- [ZIEL]
Gib die gesamte Auflistung Zeile für Zeile wieder und lass die Bilder dabei weg. Skaliere nur die Koordinaten, die angeben, wo der Punkt in der zweiten Ansicht liegt, mit dem Faktor 1,5 und runde sie auf ganze Zahlen, wobei halbe aufgerundet werden.

- [AUSGELESENE DATEN]
● ● ● ● ● ● ●
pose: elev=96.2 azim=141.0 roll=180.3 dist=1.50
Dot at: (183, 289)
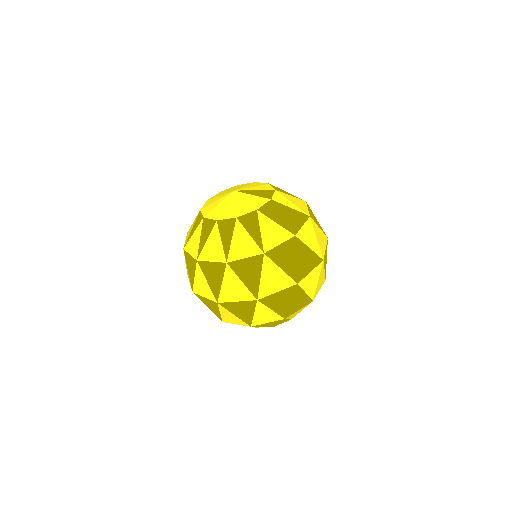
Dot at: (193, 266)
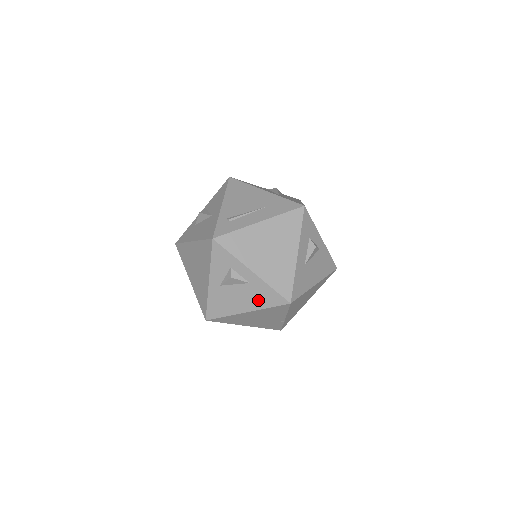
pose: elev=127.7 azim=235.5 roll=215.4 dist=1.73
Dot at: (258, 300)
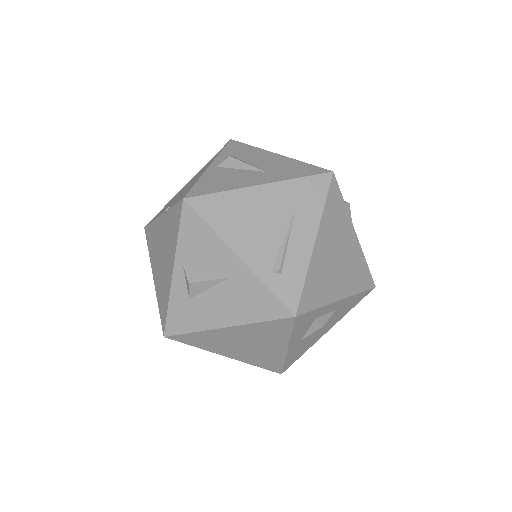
● ● ● ● ● ● ●
- [ERLEDIGTE ÜBUNG]
pose: elev=96.2 azim=141.0 roll=180.3 dist=1.50
Dot at: (183, 289)
Dot at: (290, 399)
pose: elev=127.7 azim=235.5 roll=215.4 dist=1.73
Dot at: (258, 300)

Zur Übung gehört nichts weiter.